Secondo quanto riportato da Shams Charania, diverse squadre in lotta per il titolo, tra qui Golden State Warriors e Philadelphia 76ers, sarebbero tra le squadre interessate ad ingaggiare Andrew Bogut.
Multiple contenders, including Golden State and Philadelphia, are expected to express interest in upcoming free agent Andrew Bogut. His season has ended in playoffs of Australia’s NBL, where Bogut was league MVP and DPOY, and he will take some time to decide on next team.
— Shams Charania (@ShamsCharania) March 3, 2019
Il giocatore australiano, selezionato come prima scelta assoluta al draft 2005, si appresta a concludere la propria stagione giocando per i Sydney Kings, squadra del proprio paese d’origine, per poi diventare free agent ed avere libertà nella scelta della sua futura squadra.
Bogut si è reso protagonista di un’ottima annata, riuscendo ad ottenere allo stesso tempo i titoli di miglior giocatore (MVP) e miglior difensore (DPOY) della NBL, la lega australiana.
Golden State e Philadelphia interessate ad Andrew Bogut: ritorno ad Oakland?
Bogut aveva cominciato la scorsa stagione con la maglia dei Los Angeles Lakers, prima di fare ritorno in Australia. La sua carriera è stata ricca di infortuni che ne hanno purtroppo limitato il rendimento. È tuttavia riuscito a vincere un titolo NBA nel 2015 in maglia Warriors, durante una delle sue quattro stagioni ad Oakland.

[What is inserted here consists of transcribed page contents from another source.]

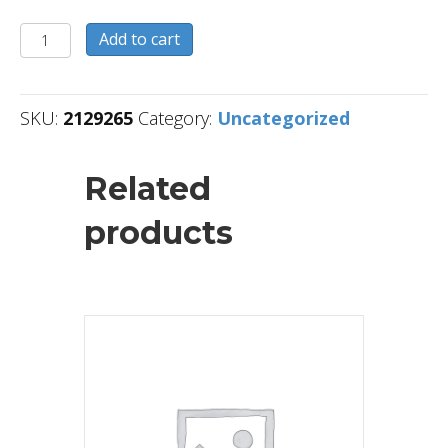
2129265
Add to cart
quantity
SKU:
2129265
Category:
Uncategorized
Related
products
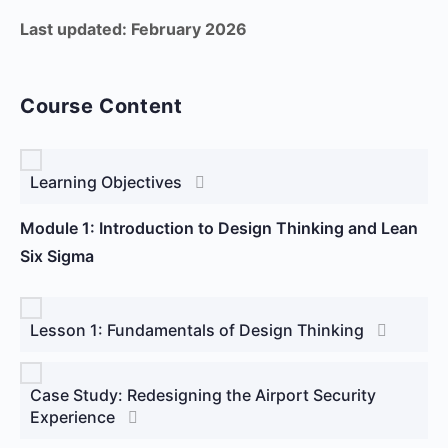
Last updated: February 2026
Course Content
Learning Objectives
Module 1: Introduction to Design Thinking and Lean
Six Sigma
Lesson 1: Fundamentals of Design Thinking
Case Study: Redesigning the Airport Security
Experience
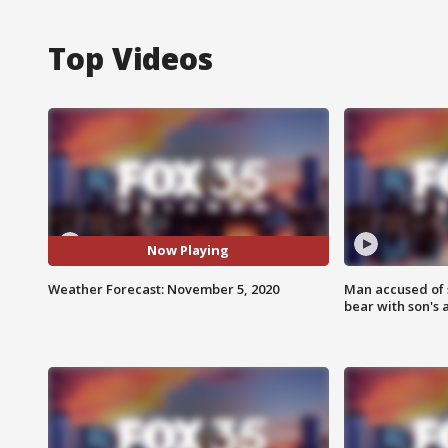
Top Videos
Now Playing
Weather Forecast: November 5, 2020
Man accused of 
bear with son's 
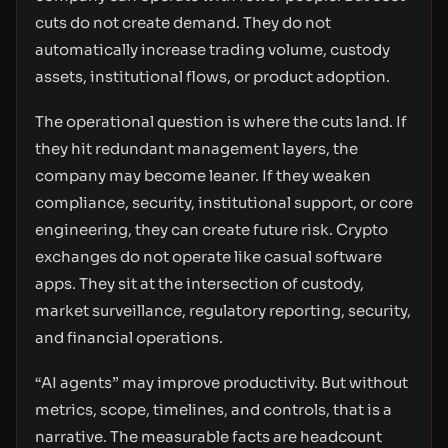
cuts do not create demand. They do not
automatically increase trading volume, custody
assets, institutional flows, or product adoption.
The operational question is where the cuts land. If
they hit redundant management layers, the
company may become leaner. If they weaken
compliance, security, institutional support, or core
engineering, they can create future risk. Crypto
exchanges do not operate like casual software
apps. They sit at the intersection of custody,
market surveillance, regulatory reporting, security,
and financial operations.
“AI agents” may improve productivity. But without
metrics, scope, timelines, and controls, that is a
narrative. The measurable facts are headcount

Secondo quanto riportato sempre da Shams Charania, proprio Golden State sarebbe al momento in vantaggio rispetto alle altre squadre interessate ad ingaggiare Bogut.
The Golden State Warriors have emerged as the frontrunners for Andrew Bogut, league sources tell @TheAthleticNBA @Stadium. Bogut’s representatives are working this week through letter of clearance process from Australia’s Sydney Kings.
— Shams Charania (@ShamsCharania) March 4, 2019
Il centro potrebbe quindi fare ritorno, oltre che negli USA, anche nella squadra di Steve Kerr. Si prenderà però del tempo per esaminare le offerte pervenute dalle tante squadre interessate, prima di comunicare la propria scelta definitiva riguardo la franchigia con cui firmare.
La sua grande esperienza, e le ottime cifre che è riuscito a produrre nell’arco della sua lunga carriera (9.8 punti e 8.7 rimbalzi a partita), potrebbero comunque rivelarsi utili per provare ad ambire all’anello NBA.